Entrainment of Randomly Coupled Oscillator Networks by a Pacemaker

Entrainment by a pacemaker, representing an element with a higher frequency, is numerically investigated for several classes of random networks which consist of identical phase oscillators. We find that the entrainment frequency window of a network decreases exponentially with its depth, defined as the mean forward distance of the elements from the pacemaker. Effectively, only shallow networks can thus exhibit frequency locking to the pacemaker. The exponential dependence is also derived analytically as an approximation for large random asymmetric networks.

Figure 1

Phases of elements in the entrained state; $N=100$, $p=0.05$, $N_1=3$, $\kappa =100$, and $\mu =1000$.

Figure 2

Dependence of the entrainment threshold on the depth $L$ for an ensemble of random networks with $N=100$ and $p=0.1$. In the inset, respective data for networks with $p=0.06$ and $0.2$ are plotted.

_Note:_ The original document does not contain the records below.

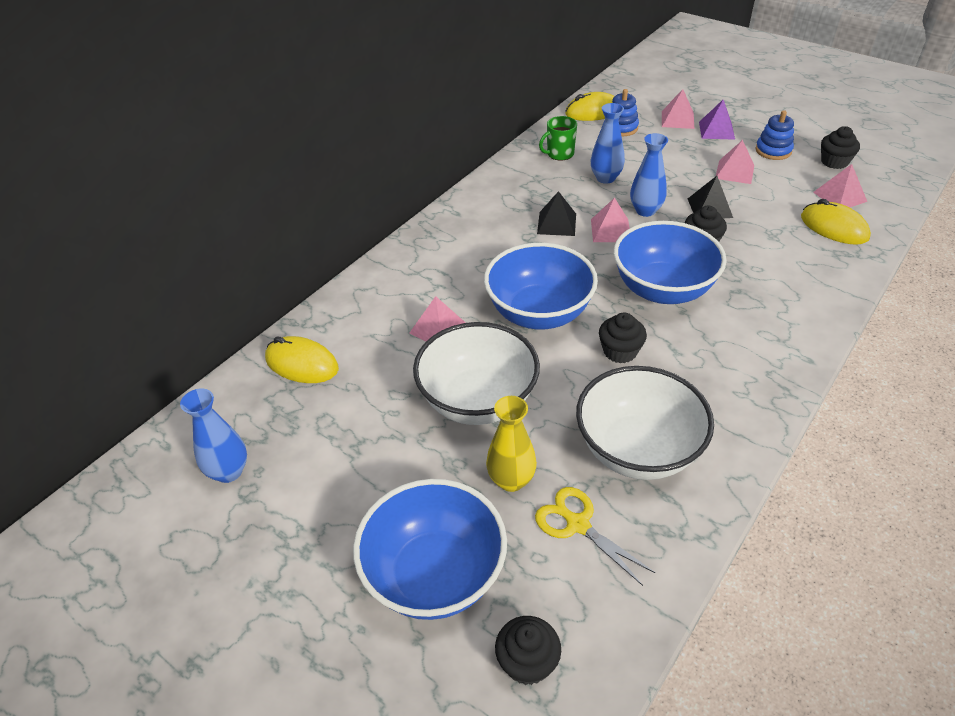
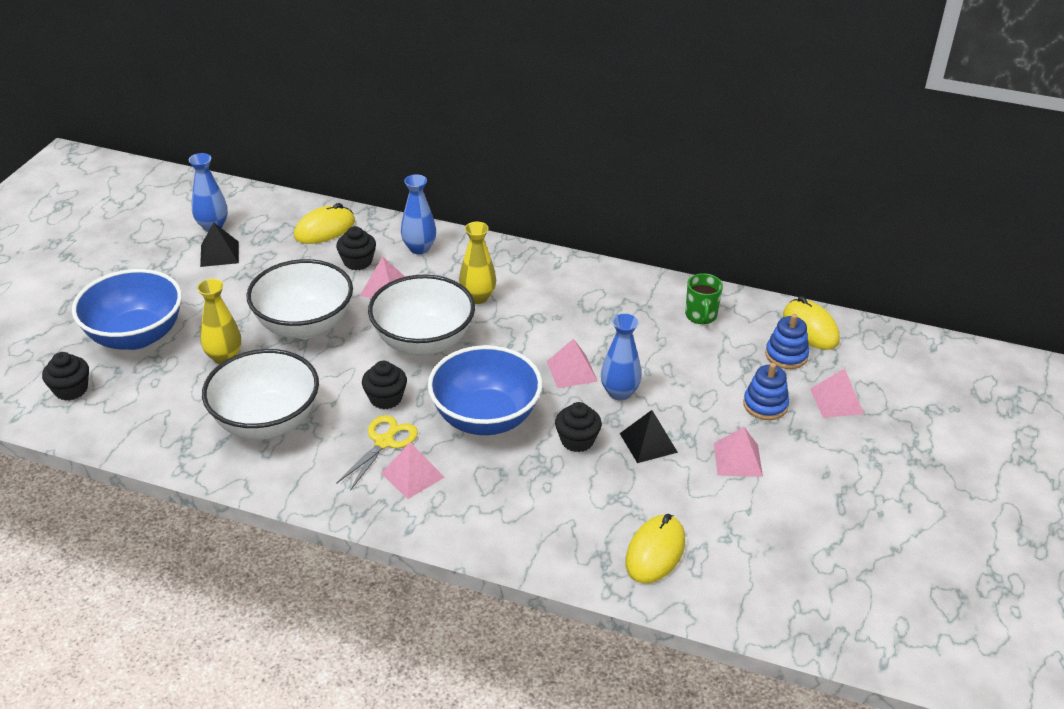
camera: 70 degrees right, 5 degrees down
(302, 364) = (324, 229): yellow mouse -> yellow mouse turned 45 degrees clockwise
(483, 267) = (478, 297): none -> yellow vase
(539, 313) = (423, 342): blue bowl -> white bowl
(556, 223) = (567, 332): black pyramid -> black pyramid (219, 254)
(559, 154) = (701, 315): green mug -> green mug turned 135 degrees counterclockwise
(578, 524) = (186, 398): yellow scissors -> yellow scissors (384, 442)
(605, 178) = (669, 356): blue vase -> blue vase (419, 248)
(716, 130) = (830, 438): purple pyramid -> none
(773, 151) = (809, 493): blue stacking toy -> blue stacking toy (765, 405)
(834, 162) = (813, 554): black cupcake -> black cupcake (357, 262)
(840, 196) = (728, 559): pink pyramid -> pink pyramid (412, 475)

Solid lines are the exponential functions $c_p(1+pN{)}^L$ with appropriate fitting parameters $c_p$.

Figure 3

Dependence of the entrainment threshold on the depth $L$ for an ensemble of small-world networks with $N=100$, $k=3$, various $N_1$, $1\le N_1\le 20$, and different randomness $q$. The solid line is the same exponential function as that fitted to the data with $pN=6(=2k)$ in Fig. 2. The dotted line is linear fitting for the regular lattice ($q=0$).